Petikan Terpilih:
_ _ _ _
TEMPO.CO , Jakarta: Aroma durian kian tajam saat memasuki rest area pasar Bendo, desa Banjaroya, kecamatan Kalibawang, kabupaten Kulon Progo. Baunya serasa dikipas-kipas di depan hidung. Bau khasnya tak luntur meski bercampur bau keringat ratusan orang yang berjubel merubung tiga lajur lapak di pasar itu. Lapak dari polesan semen, tanpa dinding dan beratap. Di situlah ribuan durian Menoreh, sebutan durian varietas unggul asli Kalibawang ditumpuk. Durian-durian itu siap dipilih, dibeli, dan dinikmati pengunjung dalam acara Festival Durian Banjaroya 2014, Ahad 3 Maret 2014.
"Ciri khasnya, warnanya kuning dan rasanya pahit," kata petani durian yang menjadi peserta festival, Tukirin kepada Tempo.
Apabila beruntung dan pintar memilih, pembeli akan menemukan durian yang dagingnya berwarna kuning. Warna kuningnya pun sangat cerah. Seperti mentega. Saat daging durian yang tebal itu digigit, terasa legit. Rasa pahit pun tidak mendominasi, lantaran berganti rasa manis saat di mulut. Ada pula durian Menoreh Jambon yang warnanya merah muda. Selebihnya adalah durian lokal yang warna dagingnya kuning pucat.
Pagi itu, Tukirin yang mendapat nomor peserta 17 sebagai peserta festival bertugas untuk memasok durian di lapaknya yang satu per satu terjual. Dia mengambil durian dari rumahnya dan dibawa dengan motor roda dua yang diberi bronjong dari anyaman bambu pada bagian belakang motor. Istrinya, Siti Istikomah, berperan menjaga lapak dan melayani pembeli.
_ _ _ _
Yang Harus Dikerjakan: Salin kembali teks tentang Festival Durian Banjaroya, seluruhnya dari "Pagi itu, Tukirin" hingga "dan melayani pembeli.", dan tukar "bronjong" dengan "keranjang".

Daftar Catatan:
_ _ _ _
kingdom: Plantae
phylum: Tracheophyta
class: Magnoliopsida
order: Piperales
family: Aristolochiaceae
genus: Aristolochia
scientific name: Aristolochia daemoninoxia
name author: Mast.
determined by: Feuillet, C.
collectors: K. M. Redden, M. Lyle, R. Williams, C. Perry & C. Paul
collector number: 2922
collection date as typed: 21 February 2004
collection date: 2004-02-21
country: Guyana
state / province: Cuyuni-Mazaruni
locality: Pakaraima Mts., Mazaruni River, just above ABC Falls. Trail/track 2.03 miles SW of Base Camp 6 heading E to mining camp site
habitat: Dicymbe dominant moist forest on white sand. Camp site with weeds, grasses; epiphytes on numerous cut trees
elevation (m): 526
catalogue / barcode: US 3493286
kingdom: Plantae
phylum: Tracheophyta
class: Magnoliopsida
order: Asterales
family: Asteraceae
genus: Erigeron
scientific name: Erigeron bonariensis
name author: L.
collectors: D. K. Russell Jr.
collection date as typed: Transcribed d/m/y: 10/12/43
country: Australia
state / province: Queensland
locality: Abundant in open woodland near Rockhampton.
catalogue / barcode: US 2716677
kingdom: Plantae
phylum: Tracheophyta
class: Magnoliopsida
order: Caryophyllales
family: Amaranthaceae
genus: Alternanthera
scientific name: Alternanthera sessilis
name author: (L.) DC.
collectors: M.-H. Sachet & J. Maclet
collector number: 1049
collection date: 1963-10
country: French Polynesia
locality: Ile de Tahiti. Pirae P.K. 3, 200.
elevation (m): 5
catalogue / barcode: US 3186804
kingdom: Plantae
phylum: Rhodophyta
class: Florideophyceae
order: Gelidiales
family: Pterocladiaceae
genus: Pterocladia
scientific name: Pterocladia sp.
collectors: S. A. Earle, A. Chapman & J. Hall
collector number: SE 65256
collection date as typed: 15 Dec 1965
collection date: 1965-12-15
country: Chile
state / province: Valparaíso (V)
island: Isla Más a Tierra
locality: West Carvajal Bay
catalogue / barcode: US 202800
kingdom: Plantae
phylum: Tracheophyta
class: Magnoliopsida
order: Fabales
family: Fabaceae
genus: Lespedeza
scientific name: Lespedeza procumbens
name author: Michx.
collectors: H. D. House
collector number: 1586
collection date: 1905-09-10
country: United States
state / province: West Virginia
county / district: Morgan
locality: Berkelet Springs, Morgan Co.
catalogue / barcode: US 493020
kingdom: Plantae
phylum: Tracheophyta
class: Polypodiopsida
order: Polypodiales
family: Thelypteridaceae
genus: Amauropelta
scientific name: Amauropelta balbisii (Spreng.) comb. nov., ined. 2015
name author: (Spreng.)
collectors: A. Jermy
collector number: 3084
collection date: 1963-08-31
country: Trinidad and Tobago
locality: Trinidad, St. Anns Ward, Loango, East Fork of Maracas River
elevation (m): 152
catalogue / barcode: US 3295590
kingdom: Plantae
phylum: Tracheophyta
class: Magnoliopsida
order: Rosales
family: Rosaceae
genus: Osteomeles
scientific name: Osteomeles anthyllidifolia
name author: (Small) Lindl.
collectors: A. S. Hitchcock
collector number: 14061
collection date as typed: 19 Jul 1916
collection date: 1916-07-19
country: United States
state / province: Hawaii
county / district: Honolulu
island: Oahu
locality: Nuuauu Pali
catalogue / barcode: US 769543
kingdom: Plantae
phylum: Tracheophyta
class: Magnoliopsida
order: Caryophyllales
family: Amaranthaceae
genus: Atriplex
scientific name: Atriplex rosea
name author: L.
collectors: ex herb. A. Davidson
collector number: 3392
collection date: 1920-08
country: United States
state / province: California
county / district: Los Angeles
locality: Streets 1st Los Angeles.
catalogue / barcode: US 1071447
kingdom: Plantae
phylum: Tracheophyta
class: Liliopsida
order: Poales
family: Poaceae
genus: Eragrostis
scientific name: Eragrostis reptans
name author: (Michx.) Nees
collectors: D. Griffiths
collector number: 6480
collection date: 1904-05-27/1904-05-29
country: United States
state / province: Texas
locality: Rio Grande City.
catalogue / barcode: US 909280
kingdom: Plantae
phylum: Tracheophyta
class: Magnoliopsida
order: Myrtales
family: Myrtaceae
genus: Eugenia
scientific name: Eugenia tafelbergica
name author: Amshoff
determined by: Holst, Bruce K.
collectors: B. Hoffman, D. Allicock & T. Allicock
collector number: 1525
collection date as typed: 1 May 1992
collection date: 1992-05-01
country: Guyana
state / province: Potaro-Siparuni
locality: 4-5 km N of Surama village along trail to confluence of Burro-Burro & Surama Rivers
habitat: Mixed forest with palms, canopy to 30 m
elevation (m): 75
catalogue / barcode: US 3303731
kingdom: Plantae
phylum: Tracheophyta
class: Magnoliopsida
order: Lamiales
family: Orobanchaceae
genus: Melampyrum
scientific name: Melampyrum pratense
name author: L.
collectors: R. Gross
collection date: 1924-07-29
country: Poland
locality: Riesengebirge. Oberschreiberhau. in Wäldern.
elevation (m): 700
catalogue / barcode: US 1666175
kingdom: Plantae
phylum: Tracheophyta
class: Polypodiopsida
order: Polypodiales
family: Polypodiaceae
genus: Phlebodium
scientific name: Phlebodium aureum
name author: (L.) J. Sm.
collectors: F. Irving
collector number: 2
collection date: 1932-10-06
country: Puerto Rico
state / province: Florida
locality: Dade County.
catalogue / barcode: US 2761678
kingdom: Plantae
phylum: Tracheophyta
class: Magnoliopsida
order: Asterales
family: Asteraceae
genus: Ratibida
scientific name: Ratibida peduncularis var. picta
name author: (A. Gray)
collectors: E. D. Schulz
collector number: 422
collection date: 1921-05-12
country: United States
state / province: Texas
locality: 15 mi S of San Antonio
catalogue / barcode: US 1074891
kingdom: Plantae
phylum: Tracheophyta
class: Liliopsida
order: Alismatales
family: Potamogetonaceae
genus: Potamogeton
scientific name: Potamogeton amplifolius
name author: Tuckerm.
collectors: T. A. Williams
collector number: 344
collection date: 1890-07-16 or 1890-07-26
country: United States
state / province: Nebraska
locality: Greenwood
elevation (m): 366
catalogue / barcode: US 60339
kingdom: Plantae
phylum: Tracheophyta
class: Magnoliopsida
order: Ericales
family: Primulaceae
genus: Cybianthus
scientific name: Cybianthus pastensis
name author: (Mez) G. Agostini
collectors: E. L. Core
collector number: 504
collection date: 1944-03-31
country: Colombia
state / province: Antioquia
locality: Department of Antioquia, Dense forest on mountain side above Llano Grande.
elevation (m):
_ _ _ _
Jawaban:
Pagi itu, Tukirin yang mendapat nomor peserta 17 sebagai peserta festival bertugas untuk memasok durian di lapaknya yang satu per satu terjual. Dia mengambil durian dari rumahnya dan dibawa dengan motor roda dua yang diberi keranjang dari anyaman bambu pada bagian belakang motor. Istrinya, Siti Istikomah, berperan menjaga lapak dan melayani pembeli.